Former German Chancellor Calls for 'Putsch' in EU Parliament

Former German Chancellor Calls for 'Putsch' in EU Parliament

A former German chancellor has said the European Parliament should launch “a putsch” against the European Union executive which is showing signs of “megalomania.”

In an interview with the German newspaper Bild, Helmut Schmidt, who was social democrat Chancellor of West Germany from 1974 to 1982, railed against Brussels officials and bureaucrats and said the parliament should make a move to take control from the European Commission.
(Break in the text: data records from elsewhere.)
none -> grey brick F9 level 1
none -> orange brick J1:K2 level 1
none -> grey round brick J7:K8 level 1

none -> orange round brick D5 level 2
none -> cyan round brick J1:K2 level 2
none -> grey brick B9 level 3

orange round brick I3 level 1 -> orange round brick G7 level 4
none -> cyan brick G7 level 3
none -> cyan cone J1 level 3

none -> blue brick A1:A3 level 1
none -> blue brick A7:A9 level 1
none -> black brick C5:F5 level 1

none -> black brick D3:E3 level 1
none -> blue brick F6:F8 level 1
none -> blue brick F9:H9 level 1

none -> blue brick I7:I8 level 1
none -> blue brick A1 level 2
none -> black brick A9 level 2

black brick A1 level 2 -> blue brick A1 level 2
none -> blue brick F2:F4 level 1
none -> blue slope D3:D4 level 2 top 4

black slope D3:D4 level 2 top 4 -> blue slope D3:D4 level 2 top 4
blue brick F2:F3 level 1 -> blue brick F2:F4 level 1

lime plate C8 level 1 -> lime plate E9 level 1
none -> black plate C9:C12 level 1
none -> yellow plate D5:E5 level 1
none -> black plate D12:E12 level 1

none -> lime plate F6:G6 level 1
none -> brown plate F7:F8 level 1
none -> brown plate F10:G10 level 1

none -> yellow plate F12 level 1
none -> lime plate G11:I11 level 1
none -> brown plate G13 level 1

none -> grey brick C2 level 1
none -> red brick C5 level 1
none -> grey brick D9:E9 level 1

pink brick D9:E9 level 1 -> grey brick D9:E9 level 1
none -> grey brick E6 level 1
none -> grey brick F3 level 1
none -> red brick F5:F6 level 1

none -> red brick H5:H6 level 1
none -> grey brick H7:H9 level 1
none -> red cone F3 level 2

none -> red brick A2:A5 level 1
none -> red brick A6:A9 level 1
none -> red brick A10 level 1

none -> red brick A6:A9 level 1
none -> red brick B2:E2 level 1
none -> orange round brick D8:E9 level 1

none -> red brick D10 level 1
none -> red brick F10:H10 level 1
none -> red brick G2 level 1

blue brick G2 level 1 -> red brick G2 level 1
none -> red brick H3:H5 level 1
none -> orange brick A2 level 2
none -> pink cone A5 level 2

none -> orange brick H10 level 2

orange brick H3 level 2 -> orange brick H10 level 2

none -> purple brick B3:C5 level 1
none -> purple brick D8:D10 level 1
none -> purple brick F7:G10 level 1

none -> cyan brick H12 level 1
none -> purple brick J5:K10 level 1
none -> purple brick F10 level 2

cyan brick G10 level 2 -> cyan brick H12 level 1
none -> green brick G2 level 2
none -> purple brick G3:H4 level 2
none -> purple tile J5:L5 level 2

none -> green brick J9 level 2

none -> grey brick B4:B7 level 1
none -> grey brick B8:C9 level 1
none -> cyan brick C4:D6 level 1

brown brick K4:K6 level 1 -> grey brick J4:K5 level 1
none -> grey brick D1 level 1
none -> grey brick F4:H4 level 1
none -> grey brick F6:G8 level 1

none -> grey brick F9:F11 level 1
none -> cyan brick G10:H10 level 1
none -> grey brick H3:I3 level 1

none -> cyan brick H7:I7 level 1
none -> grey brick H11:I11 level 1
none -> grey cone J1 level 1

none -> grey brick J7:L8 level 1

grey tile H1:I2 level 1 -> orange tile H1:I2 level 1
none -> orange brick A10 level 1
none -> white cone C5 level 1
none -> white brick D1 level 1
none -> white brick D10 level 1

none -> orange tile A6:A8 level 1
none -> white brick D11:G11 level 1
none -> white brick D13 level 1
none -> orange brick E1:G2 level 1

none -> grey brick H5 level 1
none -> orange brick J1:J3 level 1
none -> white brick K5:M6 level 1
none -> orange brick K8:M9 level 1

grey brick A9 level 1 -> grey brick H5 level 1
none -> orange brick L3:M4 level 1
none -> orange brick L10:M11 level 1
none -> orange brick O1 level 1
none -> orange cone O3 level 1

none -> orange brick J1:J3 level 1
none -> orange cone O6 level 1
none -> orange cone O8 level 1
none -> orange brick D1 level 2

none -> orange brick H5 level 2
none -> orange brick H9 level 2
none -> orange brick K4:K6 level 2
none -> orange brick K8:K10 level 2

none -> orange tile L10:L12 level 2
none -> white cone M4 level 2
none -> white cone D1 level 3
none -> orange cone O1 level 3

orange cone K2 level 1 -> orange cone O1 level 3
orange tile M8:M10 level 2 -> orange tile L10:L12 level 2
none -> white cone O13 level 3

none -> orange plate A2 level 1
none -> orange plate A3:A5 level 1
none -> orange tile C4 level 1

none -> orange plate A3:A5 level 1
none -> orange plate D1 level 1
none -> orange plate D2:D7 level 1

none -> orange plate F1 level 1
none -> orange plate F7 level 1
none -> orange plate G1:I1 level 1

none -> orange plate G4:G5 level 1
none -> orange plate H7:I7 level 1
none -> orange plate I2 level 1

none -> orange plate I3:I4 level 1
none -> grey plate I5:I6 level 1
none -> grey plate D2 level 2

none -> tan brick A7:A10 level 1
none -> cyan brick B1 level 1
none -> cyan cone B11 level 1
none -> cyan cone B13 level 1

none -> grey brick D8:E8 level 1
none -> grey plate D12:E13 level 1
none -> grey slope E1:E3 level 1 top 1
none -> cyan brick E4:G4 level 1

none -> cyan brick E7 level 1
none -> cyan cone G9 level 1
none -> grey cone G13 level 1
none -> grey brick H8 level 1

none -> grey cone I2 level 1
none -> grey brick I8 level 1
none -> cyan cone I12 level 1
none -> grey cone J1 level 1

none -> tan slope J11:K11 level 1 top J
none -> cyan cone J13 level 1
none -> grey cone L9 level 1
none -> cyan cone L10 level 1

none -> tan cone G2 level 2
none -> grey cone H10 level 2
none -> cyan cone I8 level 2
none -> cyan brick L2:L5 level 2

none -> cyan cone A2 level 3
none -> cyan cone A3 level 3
The 95-year old Schmidt said most commissioners “understand very little” of world politics. He said that the latest example is the attempt by the commission to annex Ukraine, and also to try to draw in Georgia. He said: “Just a reminder: Georgia lies outside of Europe. This is megalomania; we have no business being there.”

He claimed that the Ukraine standoff recalls the lead-up to World War I and blamed the delusions of EU bureaucrats for sparking the crisis. He claimed that the officials and bureaucrats in Brussels “are confronting Ukraine with the apparent choice of having to choose between West and East.” 

“I think very little of talking up the threat of World War III, and especially of demands for more money to arm NATO. But the danger that the situation gets ever more tense, as it did in August 1914, is growing day by day. The situation seems to me increasingly comparable.”